Los periódicos de Barranquilla en los que Rómulo Betancourt escribía y que García Márquez no mencionaba en su estupendo artículo eran La Prensa y La Nación; también colaboraba con La Novela Semanal, una revista fundada y dirigida por el dramaturgo Luis Enrique Osorio –padre de Sonia Osorio–, quien la editó en la ciudad caribeña por un par de años a partir de 1928.
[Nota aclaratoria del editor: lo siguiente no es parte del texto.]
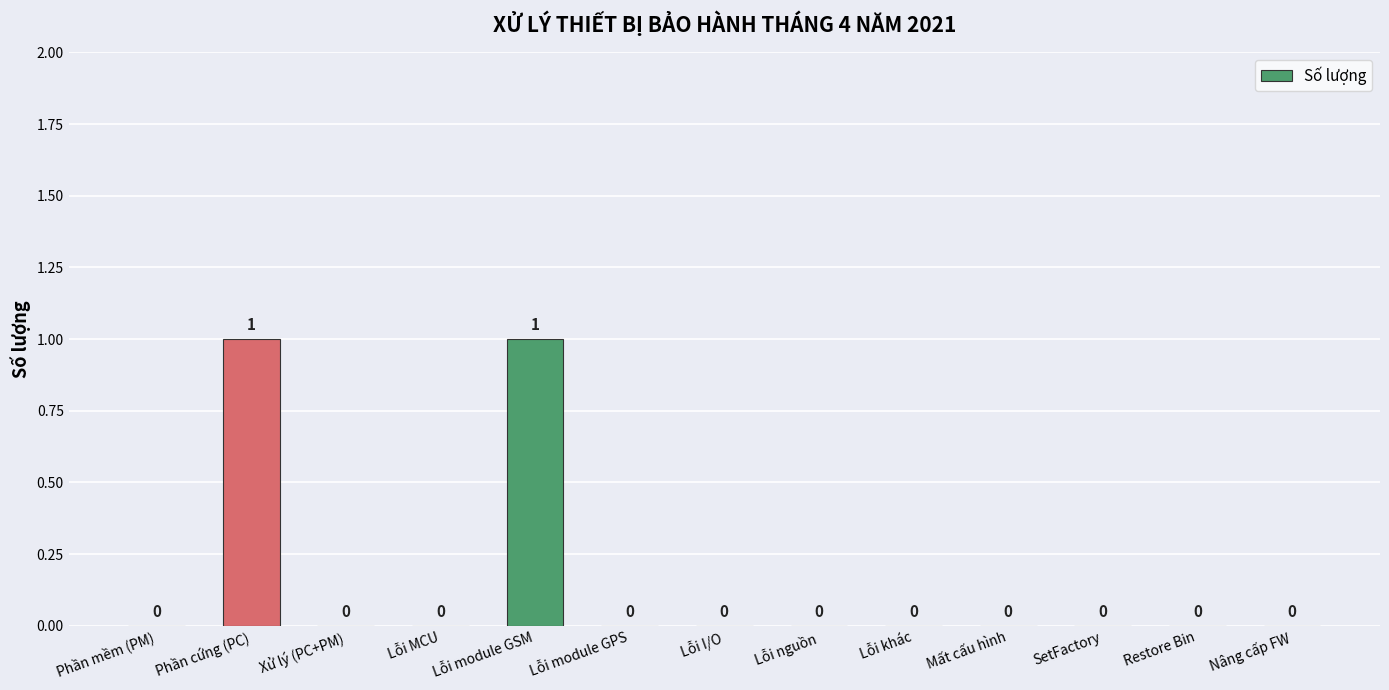

How many values are between 0 and 1?

13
El 13 de febrero de 1959, García Márquez fue también testigo del gran ambiente festivo que se vivió en Caracas con ocasión de la toma de posesión como presidente de la República del principal inspirador teórico y redactor del Plan de Barranquilla, Rómulo Betancourt, que había resultado vencedor en las primeras elecciones genuinamente democráticas que tenía Venezuela desde diciembre de 1947. La patria de Bolívar era de nuevo un país libre y el hijo del telegrafista de Aracataca era allí “feliz e indocumentado”. Sin embargo, por azares de su destino periodístico, se marchó a los pocos meses y se instaló de nuevo en Bogotá. Regresó a su país no solo casado “para siempre” con la bellísima Mercedes Barcha, embarazada ya de su primer hijo, sino con el argumento embrionario de una nueva novela que había concebido justamente unos días después de la caída de Pérez Jiménez, mientras cubría una importante reunión en el palacio de Miraflores, y que sólo publicaría 17 años después bajo el título de El otoño del patriarca.